We see in Joshua 8, that this is precisely what Joshua does when he enters the Land of Israel.
32 And he wrote there upon the stones a copy of the law of Moses, which he wrote before the children of Israel.
34 And afterward he read all the words of the law, the blessing and the curse, according to all that is written in the book of the law.
35 There was not a word of all that Moses commanded, which Joshua read not before all the assembly of Israel, and the women, and the little ones, and the strangers that walked among them.
There is some dispute as to what was written on these stones, at least as far as Rabbinical exegetes are concerned. Saadiah Gaon – the great rationalist and also one of the fiercest opponents of Karaites claims that this was in fact a summary of the Laws, in the format of his own book of Mitzvoth! Others claim that the term מִשְׁנֵה תּוֹרַת מֹשֶׁה refers to the Book of Devarim.
Nachmanides, who was one of the greatest rabbis of all time, and also one of the greatest friends of the Karaites (along with Ibn Ezra) brings a source that says the entire Torah was written on the stones, which were every large stones.
The ideological nature of these rabbis are quite predictive of their comments. Saadia is of course fighting anything that has Mikra only implications, whilst at the same time self-promoting his own book.
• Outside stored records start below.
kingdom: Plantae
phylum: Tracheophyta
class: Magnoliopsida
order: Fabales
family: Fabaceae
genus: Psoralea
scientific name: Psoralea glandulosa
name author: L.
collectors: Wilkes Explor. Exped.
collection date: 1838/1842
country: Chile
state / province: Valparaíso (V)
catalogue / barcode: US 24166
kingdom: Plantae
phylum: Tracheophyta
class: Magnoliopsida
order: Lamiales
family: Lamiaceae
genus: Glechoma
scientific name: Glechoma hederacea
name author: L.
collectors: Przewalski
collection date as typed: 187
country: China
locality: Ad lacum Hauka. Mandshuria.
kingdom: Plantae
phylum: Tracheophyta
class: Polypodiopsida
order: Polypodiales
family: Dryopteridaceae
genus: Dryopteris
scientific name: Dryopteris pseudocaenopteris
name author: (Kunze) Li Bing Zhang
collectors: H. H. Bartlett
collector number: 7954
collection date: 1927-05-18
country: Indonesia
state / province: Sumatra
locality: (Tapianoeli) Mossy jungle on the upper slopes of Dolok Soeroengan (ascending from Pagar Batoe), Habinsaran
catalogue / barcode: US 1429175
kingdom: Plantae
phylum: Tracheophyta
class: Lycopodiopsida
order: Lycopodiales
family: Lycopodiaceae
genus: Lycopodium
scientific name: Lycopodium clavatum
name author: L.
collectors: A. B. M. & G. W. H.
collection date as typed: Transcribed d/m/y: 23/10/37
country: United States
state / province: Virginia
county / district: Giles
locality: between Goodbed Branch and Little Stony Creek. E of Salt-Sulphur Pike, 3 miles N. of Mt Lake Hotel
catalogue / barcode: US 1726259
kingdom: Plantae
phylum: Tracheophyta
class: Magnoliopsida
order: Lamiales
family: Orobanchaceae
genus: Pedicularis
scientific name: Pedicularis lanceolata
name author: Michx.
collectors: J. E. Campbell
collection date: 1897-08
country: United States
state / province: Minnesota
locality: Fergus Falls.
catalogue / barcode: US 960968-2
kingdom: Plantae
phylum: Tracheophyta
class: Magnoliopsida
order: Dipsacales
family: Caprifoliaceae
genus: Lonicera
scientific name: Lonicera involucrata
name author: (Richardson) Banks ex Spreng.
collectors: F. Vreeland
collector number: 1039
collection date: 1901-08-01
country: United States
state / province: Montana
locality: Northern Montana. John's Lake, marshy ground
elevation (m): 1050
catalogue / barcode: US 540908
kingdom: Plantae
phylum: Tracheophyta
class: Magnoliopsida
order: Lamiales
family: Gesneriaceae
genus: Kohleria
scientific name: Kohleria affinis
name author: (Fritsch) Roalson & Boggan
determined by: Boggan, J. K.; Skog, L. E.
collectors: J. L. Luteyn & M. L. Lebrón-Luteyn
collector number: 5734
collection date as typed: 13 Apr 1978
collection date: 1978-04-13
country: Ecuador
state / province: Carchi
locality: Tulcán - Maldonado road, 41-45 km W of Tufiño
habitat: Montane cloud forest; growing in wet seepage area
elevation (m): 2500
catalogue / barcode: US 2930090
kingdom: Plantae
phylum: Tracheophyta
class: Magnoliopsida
Nachmanides, is being intellectually honest and promoting the truth regardless of implications.
The last few verses of Joshua Ch. 8 state that he read all the words of the Torah of Moses.
It is not clear if he read from the stones or from the Torah scroll. Although it is possible that v. 34 is suggesting that what Joshua read from the stones was 100% in accordance with what was written in the Torah scroll.
Verse 35 tells us that everything that Moses commanded was read by Joshua. Nothing was left out.
This statement explains why Rabbi Saadia Gaon, the president of the Babylonian Gaonate, was trying very hard to degrade what is written in the Book of Joshua. Being a great philosopher and logician himself, Saadiah was well aware of the logical implications of this verse. It is saying the precise opposite of what he himself believes. It is saying there is no Torah outside of what is written in the book of Moses. Thus there is no oral law. This makes Saadia's entire world view redundant.
On the other hand, Nachmanides, who was a perfect model of Rabbinic Judaism at its best, has the trait of rigorous intellectual honesty (which is why he often disagrees with Rashi). Hence he accepts that the entire Torah was written on the stones, and by implication, the entire Torah is written in the Torah.